Teaching diversity was a big thing growing up. I remember we used to have special assemblies about diversity in elementary school, one in which my vision teacher brought in special goggles and my adaptive technology to show kids what it’s like being legally blind. One year, the whole school did a classrooms around the world event, which brought in different language speaking people trying to teach us a 5 minute lesson before finally talking to us about their country in a language we could understand. That spawned into each classroom learning about a different country and letting kids go around with passports and sampling the food from that country. Diversity ruled back then.

But now a days, not so much. Those lessons instilled in many as kids got lost, forgotten.
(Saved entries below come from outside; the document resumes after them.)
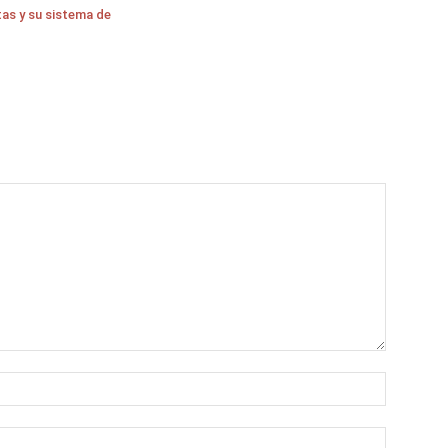
as y su sistema de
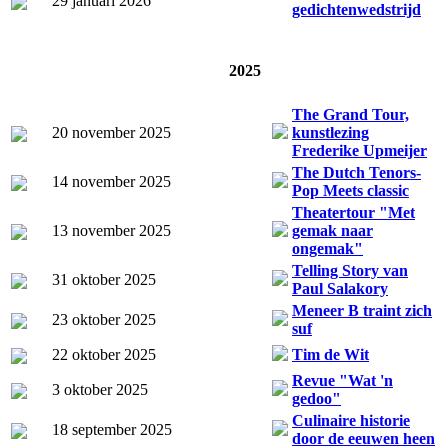
29 januari 2026
gedichtenwedstrijd
2025
The Grand Tour,
20 november 2025
kunstlezing
Frederike Upmeijer
The Dutch Tenors-
14 november 2025
Pop Meets classic
Theatertour "Met
13 november 2025
gemak naar
ongemak"
Telling Story van
31 oktober 2025
Paul Salakory
Meneer B traint zich
23 oktober 2025
suf
22 oktober 2025
Tim de Wit
Revue "Wat 'n
3 oktober 2025
gedoo"
Culinaire historie
18 september 2025
door de eeuwen heen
Why as adults did we forget respect for all humanity? Why as adults do we bicker over the stupidest things that make us different? Why should language barriers matter? Or a person’s religous beliefs? Or a person’s disabilities?

Bottom line, we all got assigned to our department because the people who recruited us, as well as our managers from previous locations if we transfered, believed in our abilities and our overall attitude for the company. We love what we do.

Maybe we should learn to love each other. Support one another no matter what. Watch our words. And keep the drama at home.

Wish there was a way to change the minds of the small minded. But how can you educate an adult population? How does one make a change? How can we be the change?

Seriously, I’m in need of ideas, not for myself, but for the people I consider my friends, my family away from my real  family.

Nobody should ever feel hurt this way. Ever.

We are one world. It’s time we should start acting like it.